-- What you have to do --
Could you say how many lines in the entries contain the string "클라이언트가"? Give only that number.

[Collected data]
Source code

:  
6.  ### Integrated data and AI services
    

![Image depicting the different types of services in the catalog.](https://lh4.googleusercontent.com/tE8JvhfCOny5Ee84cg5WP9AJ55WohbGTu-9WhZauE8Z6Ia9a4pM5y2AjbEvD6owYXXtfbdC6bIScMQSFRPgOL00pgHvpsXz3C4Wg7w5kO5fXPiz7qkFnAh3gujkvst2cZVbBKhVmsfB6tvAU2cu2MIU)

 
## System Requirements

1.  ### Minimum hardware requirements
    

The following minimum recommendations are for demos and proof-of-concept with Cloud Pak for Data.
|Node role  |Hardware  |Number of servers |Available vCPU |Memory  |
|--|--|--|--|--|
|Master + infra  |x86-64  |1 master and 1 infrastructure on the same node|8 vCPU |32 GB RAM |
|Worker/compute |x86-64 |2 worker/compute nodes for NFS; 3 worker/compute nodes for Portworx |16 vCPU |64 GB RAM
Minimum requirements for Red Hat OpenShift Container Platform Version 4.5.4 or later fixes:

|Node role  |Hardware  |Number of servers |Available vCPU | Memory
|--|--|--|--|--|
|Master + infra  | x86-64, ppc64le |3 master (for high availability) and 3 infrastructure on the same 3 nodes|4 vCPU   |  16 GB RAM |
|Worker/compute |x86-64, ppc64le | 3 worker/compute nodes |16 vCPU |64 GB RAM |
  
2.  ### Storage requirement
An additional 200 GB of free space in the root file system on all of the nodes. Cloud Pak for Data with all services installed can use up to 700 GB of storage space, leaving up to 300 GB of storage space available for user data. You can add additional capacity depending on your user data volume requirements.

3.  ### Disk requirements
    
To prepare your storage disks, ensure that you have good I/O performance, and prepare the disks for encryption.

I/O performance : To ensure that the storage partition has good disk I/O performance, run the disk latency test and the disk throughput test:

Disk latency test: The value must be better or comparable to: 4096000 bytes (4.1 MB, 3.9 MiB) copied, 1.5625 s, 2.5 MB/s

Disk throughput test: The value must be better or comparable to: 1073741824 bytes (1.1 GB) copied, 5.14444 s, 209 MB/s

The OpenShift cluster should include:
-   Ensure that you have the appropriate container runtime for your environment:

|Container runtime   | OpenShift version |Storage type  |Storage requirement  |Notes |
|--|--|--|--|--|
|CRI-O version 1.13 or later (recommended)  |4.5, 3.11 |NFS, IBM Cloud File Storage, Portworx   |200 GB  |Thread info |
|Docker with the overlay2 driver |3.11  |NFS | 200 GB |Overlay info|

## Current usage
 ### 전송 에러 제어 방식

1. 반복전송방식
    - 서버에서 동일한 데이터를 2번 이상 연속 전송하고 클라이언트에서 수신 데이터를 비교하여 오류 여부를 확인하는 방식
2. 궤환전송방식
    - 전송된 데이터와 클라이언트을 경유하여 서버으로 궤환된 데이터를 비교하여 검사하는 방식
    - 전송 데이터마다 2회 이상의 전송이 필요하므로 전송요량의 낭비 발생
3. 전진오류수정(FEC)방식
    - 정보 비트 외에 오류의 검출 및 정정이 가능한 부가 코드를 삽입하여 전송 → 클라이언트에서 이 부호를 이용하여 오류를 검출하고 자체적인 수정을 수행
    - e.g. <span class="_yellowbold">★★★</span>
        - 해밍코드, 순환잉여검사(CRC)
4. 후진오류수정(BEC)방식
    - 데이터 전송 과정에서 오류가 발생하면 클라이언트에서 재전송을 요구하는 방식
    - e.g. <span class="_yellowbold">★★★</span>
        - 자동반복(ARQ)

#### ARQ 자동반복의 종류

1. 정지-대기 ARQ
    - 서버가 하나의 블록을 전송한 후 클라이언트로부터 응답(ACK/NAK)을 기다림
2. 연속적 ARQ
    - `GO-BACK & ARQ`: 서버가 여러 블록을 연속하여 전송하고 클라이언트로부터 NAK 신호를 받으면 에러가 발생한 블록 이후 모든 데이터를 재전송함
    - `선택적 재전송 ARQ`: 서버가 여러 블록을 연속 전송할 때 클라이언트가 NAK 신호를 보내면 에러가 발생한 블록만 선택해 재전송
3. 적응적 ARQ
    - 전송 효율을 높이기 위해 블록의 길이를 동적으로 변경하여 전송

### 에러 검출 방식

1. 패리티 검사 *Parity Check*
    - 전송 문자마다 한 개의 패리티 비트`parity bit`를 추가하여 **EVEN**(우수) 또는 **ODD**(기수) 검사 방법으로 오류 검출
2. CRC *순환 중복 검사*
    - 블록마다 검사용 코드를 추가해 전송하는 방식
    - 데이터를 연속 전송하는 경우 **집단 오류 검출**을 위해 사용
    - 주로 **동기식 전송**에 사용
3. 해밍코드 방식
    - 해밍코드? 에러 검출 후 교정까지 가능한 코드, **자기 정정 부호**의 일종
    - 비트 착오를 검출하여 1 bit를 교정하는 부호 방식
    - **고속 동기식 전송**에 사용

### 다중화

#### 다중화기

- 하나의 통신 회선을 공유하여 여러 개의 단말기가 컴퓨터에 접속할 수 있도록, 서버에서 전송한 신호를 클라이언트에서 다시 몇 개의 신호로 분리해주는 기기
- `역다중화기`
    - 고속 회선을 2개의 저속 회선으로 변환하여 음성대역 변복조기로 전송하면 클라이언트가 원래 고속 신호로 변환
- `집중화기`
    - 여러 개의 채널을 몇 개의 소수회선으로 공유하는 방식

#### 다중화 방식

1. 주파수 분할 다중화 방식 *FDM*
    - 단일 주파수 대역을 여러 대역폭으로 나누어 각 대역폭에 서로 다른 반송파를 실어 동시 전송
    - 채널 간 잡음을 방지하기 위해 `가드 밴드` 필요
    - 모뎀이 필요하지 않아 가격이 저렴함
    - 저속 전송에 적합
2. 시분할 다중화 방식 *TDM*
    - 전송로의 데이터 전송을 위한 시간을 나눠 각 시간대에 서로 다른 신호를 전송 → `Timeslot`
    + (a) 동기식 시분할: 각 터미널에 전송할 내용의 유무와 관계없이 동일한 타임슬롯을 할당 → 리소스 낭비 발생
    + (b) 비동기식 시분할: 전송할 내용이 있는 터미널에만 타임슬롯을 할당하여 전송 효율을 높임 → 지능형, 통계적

-- Answer for this exercise --
2